Wilshere makes his team tick. Only 18, he is always in a position to receive the ball. He never wastes a pass and for one so young his judgement is incredibly sound. Time and again he fetched the ball from his back four and moved it forward but Wilshere alone cannot win matches for Arsenal. He needs Chamakh to play more like a Drogba. He needs Andrei Arshavin to get involved. Chelsea's second goal on 85 minutes was a glorious hit from Alex whose free-kicks are becoming an event in their own right at Stamford Bridge. He charges at them like an old-school West Indian fast bowler and there is never much deception about which corner his shot is likely to be directed at. Lukasz Fabianski's problem yesterday was that he was never going to get there in time and – even if he had – he might not have stopped the ball.
Nicolas Anelka could have wrapped the game up after an hour when a terrible mistake by Sébastien Squillaci let him in on goal. He went round Fabianski but put the ball wide of the post.
At the final whistle, the young Arsenal substitute Jay Emmanuel-Thomas bagged Cole's shirt and quietly tucked it out of sight in his waistband. Not everyone at Arsenal loathes Cole and there was no disputing who, between him and the away fans, had the last laugh yesterday.
Chelsea 4-3-3: Cech; Ivanovic (Ferreira, 73), Alex, Terry, Cole; Mikel (Sturridge, 89), Essien, Ramires (Zhirkov, 83); Malouda, Anelka, Drogba.
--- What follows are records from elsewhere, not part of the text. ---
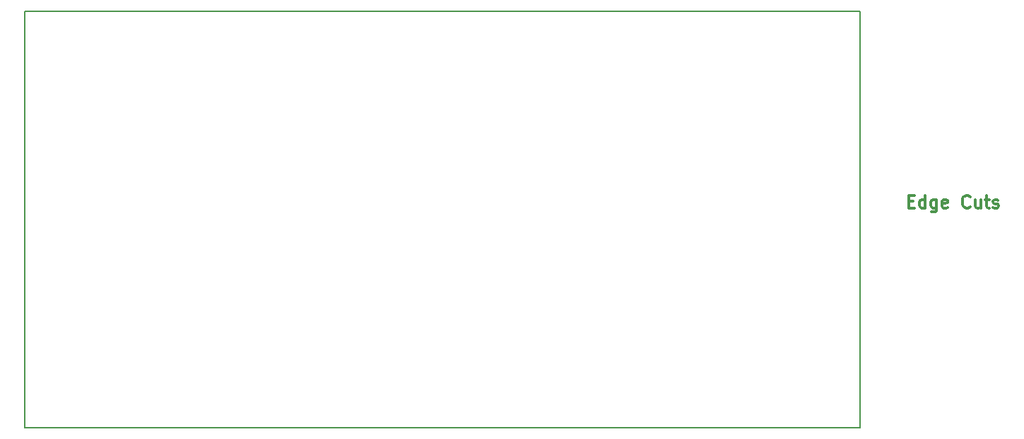
<source format=gbr>
G04 (created by PCBNEW (2013-07-07 BZR 4022)-stable) date 9/18/2013 13:06:53*
%MOIN*%
G04 Gerber Fmt 3.4, Leading zero omitted, Abs format*
%FSLAX34Y34*%
G01*
G70*
G90*
G04 APERTURE LIST*
%ADD10C,0.00590551*%
%ADD11C,0.011811*%
G04 APERTURE END LIST*
G54D10*
G54D11*
X46400Y-13709D02*
X46597Y-13709D01*
X46681Y-14018D02*
X46400Y-14018D01*
X46400Y-13428D01*
X46681Y-13428D01*
X47187Y-14018D02*
X47187Y-13428D01*
X47187Y-13990D02*
X47131Y-14018D01*
X47019Y-14018D01*
X46962Y-13990D01*
X46934Y-13962D01*
X46906Y-13906D01*
X46906Y-13737D01*
X46934Y-13681D01*
X46962Y-13652D01*
X47019Y-13624D01*
X47131Y-13624D01*
X47187Y-13652D01*
X47722Y-13624D02*
X47722Y-14102D01*
X47694Y-14159D01*
X47665Y-14187D01*
X47609Y-14215D01*
X47525Y-14215D01*
X47469Y-14187D01*
X47722Y-13990D02*
X47665Y-14018D01*
X47553Y-14018D01*
X47497Y-13990D01*
X47469Y-13962D01*
X47440Y-13906D01*
X47440Y-13737D01*
X47469Y-13681D01*
X47497Y-13652D01*
X47553Y-13624D01*
X47665Y-13624D01*
X47722Y-13652D01*
X48228Y-13990D02*
X48172Y-14018D01*
X48059Y-14018D01*
X48003Y-13990D01*
X47975Y-13934D01*
X47975Y-13709D01*
X48003Y-13652D01*
X48059Y-13624D01*
X48172Y-13624D01*
X48228Y-13652D01*
X48256Y-13709D01*
X48256Y-13765D01*
X47975Y-13821D01*
X49296Y-13962D02*
X49268Y-13990D01*
X49184Y-14018D01*
X49128Y-14018D01*
X49043Y-13990D01*
X48987Y-13934D01*
X48959Y-13877D01*
X48931Y-13765D01*
X48931Y-13681D01*
X48959Y-13568D01*
X48987Y-13512D01*
X49043Y-13456D01*
X49128Y-13428D01*
X49184Y-13428D01*
X49268Y-13456D01*
X49296Y-13484D01*
X49803Y-13624D02*
X49803Y-14018D01*
X49550Y-13624D02*
X49550Y-13934D01*
X49578Y-13990D01*
X49634Y-14018D01*
X49718Y-14018D01*
X49775Y-13990D01*
X49803Y-13962D01*
X50000Y-13624D02*
X50224Y-13624D01*
X50084Y-13428D02*
X50084Y-13934D01*
X50112Y-13990D01*
X50168Y-14018D01*
X50224Y-14018D01*
X50393Y-13990D02*
X50449Y-14018D01*
X50562Y-14018D01*
X50618Y-13990D01*
X50646Y-13934D01*
X50646Y-13906D01*
X50618Y-13849D01*
X50562Y-13821D01*
X50478Y-13821D01*
X50421Y-13793D01*
X50393Y-13737D01*
X50393Y-13709D01*
X50421Y-13652D01*
X50478Y-13624D01*
X50562Y-13624D01*
X50618Y-13652D01*
G54D10*
X4724Y-24409D02*
X4724Y-4724D01*
X44094Y-4724D02*
X44094Y-24409D01*
X44094Y-24409D02*
X4724Y-24409D01*
X4724Y-4724D02*
X44094Y-4724D01*
M02*

</source>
Substitutes not used: Turnbull (gk), Van Aanholt, Kakuta, McEachran.
Arsenal 4-3-3: Fabianski; Sagna, Koscielny, Squillaci, Clichy; Diaby (Rosicky, 70), Wilshere (Emmanuel-Thomas, 81), Song; Nasri, Arshavin (Vela, 87), Chamakh. Substitutes not used: Szczesny (gk), Denilson, Djourou, Eboue.
Referee M Dean (Merseyside)
Man of the match Drogba
Possession Chelsea 53% Arsenal 47%
Shots on target Chelsea 6 Arsenal 5Attendance 41,828. Match rating 7/10.